(Collected data)
=== Section Start ===
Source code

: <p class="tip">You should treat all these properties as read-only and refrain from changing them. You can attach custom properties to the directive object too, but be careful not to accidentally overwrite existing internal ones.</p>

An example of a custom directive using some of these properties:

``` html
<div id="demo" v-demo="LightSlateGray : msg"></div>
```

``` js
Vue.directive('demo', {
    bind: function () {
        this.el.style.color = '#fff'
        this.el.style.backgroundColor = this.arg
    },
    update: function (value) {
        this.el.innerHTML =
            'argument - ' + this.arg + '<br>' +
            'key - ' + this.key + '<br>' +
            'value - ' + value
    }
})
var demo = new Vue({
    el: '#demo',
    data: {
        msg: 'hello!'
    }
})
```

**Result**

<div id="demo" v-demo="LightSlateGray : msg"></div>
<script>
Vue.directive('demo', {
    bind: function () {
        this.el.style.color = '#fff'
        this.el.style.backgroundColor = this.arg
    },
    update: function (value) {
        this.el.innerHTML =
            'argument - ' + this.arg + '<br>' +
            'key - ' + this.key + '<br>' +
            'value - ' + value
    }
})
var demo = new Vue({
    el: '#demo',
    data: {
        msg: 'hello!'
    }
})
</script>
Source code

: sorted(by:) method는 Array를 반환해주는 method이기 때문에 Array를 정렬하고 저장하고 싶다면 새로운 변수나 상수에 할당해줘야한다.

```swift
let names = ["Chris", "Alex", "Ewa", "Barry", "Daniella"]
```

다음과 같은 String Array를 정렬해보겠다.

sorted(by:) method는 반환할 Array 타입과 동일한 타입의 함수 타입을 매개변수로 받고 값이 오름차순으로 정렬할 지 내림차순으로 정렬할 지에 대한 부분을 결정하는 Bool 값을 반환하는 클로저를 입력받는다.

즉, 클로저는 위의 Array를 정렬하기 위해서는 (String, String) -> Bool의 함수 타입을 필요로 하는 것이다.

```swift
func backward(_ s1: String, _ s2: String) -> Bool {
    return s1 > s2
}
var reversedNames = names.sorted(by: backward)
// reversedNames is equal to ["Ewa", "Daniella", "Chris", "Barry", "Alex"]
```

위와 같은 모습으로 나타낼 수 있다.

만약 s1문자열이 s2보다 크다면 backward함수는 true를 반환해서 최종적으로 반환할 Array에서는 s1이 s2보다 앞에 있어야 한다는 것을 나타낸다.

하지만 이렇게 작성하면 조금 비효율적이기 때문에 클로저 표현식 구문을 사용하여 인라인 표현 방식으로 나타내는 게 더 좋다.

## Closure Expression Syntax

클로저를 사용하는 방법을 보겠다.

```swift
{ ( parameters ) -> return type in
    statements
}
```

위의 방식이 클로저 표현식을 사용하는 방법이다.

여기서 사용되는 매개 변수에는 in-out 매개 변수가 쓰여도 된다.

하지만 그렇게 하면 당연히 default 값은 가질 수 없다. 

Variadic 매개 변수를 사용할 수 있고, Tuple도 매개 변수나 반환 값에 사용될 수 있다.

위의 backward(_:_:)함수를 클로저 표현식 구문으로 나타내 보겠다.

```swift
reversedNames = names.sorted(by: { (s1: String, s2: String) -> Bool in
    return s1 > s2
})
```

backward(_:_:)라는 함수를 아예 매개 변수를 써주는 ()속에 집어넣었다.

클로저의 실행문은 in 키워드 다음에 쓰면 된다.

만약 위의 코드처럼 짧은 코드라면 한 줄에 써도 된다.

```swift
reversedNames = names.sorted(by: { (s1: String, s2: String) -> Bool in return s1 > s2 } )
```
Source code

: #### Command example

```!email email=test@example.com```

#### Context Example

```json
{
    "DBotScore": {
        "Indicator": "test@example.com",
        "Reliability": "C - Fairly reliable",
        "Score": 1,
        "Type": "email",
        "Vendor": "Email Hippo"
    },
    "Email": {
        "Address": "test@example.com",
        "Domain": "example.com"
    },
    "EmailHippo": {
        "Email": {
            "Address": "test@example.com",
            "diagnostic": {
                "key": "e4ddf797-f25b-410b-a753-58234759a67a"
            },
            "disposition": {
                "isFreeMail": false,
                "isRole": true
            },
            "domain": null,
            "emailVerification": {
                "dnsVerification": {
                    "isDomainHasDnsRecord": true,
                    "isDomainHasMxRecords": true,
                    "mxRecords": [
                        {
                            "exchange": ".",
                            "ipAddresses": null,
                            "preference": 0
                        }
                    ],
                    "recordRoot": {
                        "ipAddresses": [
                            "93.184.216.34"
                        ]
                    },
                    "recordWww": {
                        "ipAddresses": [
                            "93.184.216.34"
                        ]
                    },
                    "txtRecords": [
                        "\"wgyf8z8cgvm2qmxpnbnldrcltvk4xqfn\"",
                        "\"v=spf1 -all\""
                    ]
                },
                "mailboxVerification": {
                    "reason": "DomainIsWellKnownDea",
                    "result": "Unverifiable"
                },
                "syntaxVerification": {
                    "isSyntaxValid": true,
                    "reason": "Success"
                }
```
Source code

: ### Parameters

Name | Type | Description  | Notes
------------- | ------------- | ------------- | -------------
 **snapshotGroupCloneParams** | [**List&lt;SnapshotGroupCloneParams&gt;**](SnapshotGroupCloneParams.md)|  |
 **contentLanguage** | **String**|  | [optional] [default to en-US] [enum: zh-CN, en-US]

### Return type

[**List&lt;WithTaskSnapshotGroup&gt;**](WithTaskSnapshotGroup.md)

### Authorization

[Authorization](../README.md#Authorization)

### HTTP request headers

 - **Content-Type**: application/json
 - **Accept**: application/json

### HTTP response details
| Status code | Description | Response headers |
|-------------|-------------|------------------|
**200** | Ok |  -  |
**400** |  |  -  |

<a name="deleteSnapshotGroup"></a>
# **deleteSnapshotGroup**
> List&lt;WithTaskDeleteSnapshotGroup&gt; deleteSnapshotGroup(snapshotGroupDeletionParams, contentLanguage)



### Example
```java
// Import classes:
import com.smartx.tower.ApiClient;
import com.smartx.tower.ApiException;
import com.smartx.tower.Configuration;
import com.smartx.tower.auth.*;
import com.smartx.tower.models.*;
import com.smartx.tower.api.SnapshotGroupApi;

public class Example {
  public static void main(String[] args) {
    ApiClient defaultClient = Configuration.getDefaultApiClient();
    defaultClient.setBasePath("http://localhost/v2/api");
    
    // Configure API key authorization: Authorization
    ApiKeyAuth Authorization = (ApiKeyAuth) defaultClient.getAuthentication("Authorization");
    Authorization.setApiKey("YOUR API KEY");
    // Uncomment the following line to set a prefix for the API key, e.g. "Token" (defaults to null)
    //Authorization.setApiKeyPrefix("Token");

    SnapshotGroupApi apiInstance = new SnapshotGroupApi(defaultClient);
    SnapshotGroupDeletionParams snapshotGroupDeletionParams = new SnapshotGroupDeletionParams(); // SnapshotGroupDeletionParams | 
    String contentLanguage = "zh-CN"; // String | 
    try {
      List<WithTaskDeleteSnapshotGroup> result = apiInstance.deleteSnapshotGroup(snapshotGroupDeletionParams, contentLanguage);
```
=== Section End ===
■ Work required ■
Repeat the lines above with every word intact.

■ Result of the exercise ■
Source code

: <p class="tip">You should treat all these properties as read-only and refrain from changing them. You can attach custom properties to the directive object too, but be careful not to accidentally overwrite existing internal ones.</p>

An example of a custom directive using some of these properties:

``` html
<div id="demo" v-demo="LightSlateGray : msg"></div>
```

``` js
Vue.directive('demo', {
    bind: function () {
        this.el.style.color = '#fff'
        this.el.style.backgroundColor = this.arg
    },
    update: function (value) {
        this.el.innerHTML =
            'argument - ' + this.arg + '<br>' +
            'key - ' + this.key + '<br>' +
            'value - ' + value
    }
})
var demo = new Vue({
    el: '#demo',
    data: {
        msg: 'hello!'
    }
})
```

**Result**

<div id="demo" v-demo="LightSlateGray : msg"></div>
<script>
Vue.directive('demo', {
    bind: function () {
        this.el.style.color = '#fff'
        this.el.style.backgroundColor = this.arg
    },
    update: function (value) {
        this.el.innerHTML =
            'argument - ' + this.arg + '<br>' +
            'key - ' + this.key + '<br>' +
            'value - ' + value
    }
})
var demo = new Vue({
    el: '#demo',
    data: {
        msg: 'hello!'
    }
})
</script>
Source code

: sorted(by:) method는 Array를 반환해주는 method이기 때문에 Array를 정렬하고 저장하고 싶다면 새로운 변수나 상수에 할당해줘야한다.

```swift
let names = ["Chris", "Alex", "Ewa", "Barry", "Daniella"]
```

다음과 같은 String Array를 정렬해보겠다.

sorted(by:) method는 반환할 Array 타입과 동일한 타입의 함수 타입을 매개변수로 받고 값이 오름차순으로 정렬할 지 내림차순으로 정렬할 지에 대한 부분을 결정하는 Bool 값을 반환하는 클로저를 입력받는다.

즉, 클로저는 위의 Array를 정렬하기 위해서는 (String, String) -> Bool의 함수 타입을 필요로 하는 것이다.

```swift
func backward(_ s1: String, _ s2: String) -> Bool {
    return s1 > s2
}
var reversedNames = names.sorted(by: backward)
// reversedNames is equal to ["Ewa", "Daniella", "Chris", "Barry", "Alex"]
```

위와 같은 모습으로 나타낼 수 있다.

만약 s1문자열이 s2보다 크다면 backward함수는 true를 반환해서 최종적으로 반환할 Array에서는 s1이 s2보다 앞에 있어야 한다는 것을 나타낸다.

하지만 이렇게 작성하면 조금 비효율적이기 때문에 클로저 표현식 구문을 사용하여 인라인 표현 방식으로 나타내는 게 더 좋다.

## Closure Expression Syntax

클로저를 사용하는 방법을 보겠다.

```swift
{ ( parameters ) -> return type in
    statements
}
```

위의 방식이 클로저 표현식을 사용하는 방법이다.

여기서 사용되는 매개 변수에는 in-out 매개 변수가 쓰여도 된다.

하지만 그렇게 하면 당연히 default 값은 가질 수 없다. 

Variadic 매개 변수를 사용할 수 있고, Tuple도 매개 변수나 반환 값에 사용될 수 있다.

위의 backward(_:_:)함수를 클로저 표현식 구문으로 나타내 보겠다.

```swift
reversedNames = names.sorted(by: { (s1: String, s2: String) -> Bool in
    return s1 > s2
})
```

backward(_:_:)라는 함수를 아예 매개 변수를 써주는 ()속에 집어넣었다.

클로저의 실행문은 in 키워드 다음에 쓰면 된다.

만약 위의 코드처럼 짧은 코드라면 한 줄에 써도 된다.

```swift
reversedNames = names.sorted(by: { (s1: String, s2: String) -> Bool in return s1 > s2 } )
```
Source code

: #### Command example

```!email email=test@example.com```

#### Context Example

```json
{
    "DBotScore": {
        "Indicator": "test@example.com",
        "Reliability": "C - Fairly reliable",
        "Score": 1,
        "Type": "email",
        "Vendor": "Email Hippo"
    },
    "Email": {
        "Address": "test@example.com",
        "Domain": "example.com"
    },
    "EmailHippo": {
        "Email": {
            "Address": "test@example.com",
            "diagnostic": {
                "key": "e4ddf797-f25b-410b-a753-58234759a67a"
            },
            "disposition": {
                "isFreeMail": false,
                "isRole": true
            },
            "domain": null,
            "emailVerification": {
                "dnsVerification": {
                    "isDomainHasDnsRecord": true,
                    "isDomainHasMxRecords": true,
                    "mxRecords": [
                        {
                            "exchange": ".",
                            "ipAddresses": null,
                            "preference": 0
                        }
                    ],
                    "recordRoot": {
                        "ipAddresses": [
                            "93.184.216.34"
                        ]
                    },
                    "recordWww": {
                        "ipAddresses": [
                            "93.184.216.34"
                        ]
                    },
                    "txtRecords": [
                        "\"wgyf8z8cgvm2qmxpnbnldrcltvk4xqfn\"",
                        "\"v=spf1 -all\""
                    ]
                },
                "mailboxVerification": {
                    "reason": "DomainIsWellKnownDea",
                    "result": "Unverifiable"
                },
                "syntaxVerification": {
                    "isSyntaxValid": true,
                    "reason": "Success"
                }
```
Source code

: ### Parameters

Name | Type | Description  | Notes
------------- | ------------- | ------------- | -------------
 **snapshotGroupCloneParams** | [**List&lt;SnapshotGroupCloneParams&gt;**](SnapshotGroupCloneParams.md)|  |
 **contentLanguage** | **String**|  | [optional] [default to en-US] [enum: zh-CN, en-US]

### Return type

[**List&lt;WithTaskSnapshotGroup&gt;**](WithTaskSnapshotGroup.md)

### Authorization

[Authorization](../README.md#Authorization)

### HTTP request headers

 - **Content-Type**: application/json
 - **Accept**: application/json

### HTTP response details
| Status code | Description | Response headers |
|-------------|-------------|------------------|
**200** | Ok |  -  |
**400** |  |  -  |

<a name="deleteSnapshotGroup"></a>
# **deleteSnapshotGroup**
> List&lt;WithTaskDeleteSnapshotGroup&gt; deleteSnapshotGroup(snapshotGroupDeletionParams, contentLanguage)



### Example
```java
// Import classes:
import com.smartx.tower.ApiClient;
import com.smartx.tower.ApiException;
import com.smartx.tower.Configuration;
import com.smartx.tower.auth.*;
import com.smartx.tower.models.*;
import com.smartx.tower.api.SnapshotGroupApi;

public class Example {
  public static void main(String[] args) {
    ApiClient defaultClient = Configuration.getDefaultApiClient();
    defaultClient.setBasePath("http://localhost/v2/api");
    
    // Configure API key authorization: Authorization
    ApiKeyAuth Authorization = (ApiKeyAuth) defaultClient.getAuthentication("Authorization");
    Authorization.setApiKey("YOUR API KEY");
    // Uncomment the following line to set a prefix for the API key, e.g. "Token" (defaults to null)
    //Authorization.setApiKeyPrefix("Token");

    SnapshotGroupApi apiInstance = new SnapshotGroupApi(defaultClient);
    SnapshotGroupDeletionParams snapshotGroupDeletionParams = new SnapshotGroupDeletionParams(); // SnapshotGroupDeletionParams | 
    String contentLanguage = "zh-CN"; // String | 
    try {
      List<WithTaskDeleteSnapshotGroup> result = apiInstance.deleteSnapshotGroup(snapshotGroupDeletionParams, contentLanguage);
```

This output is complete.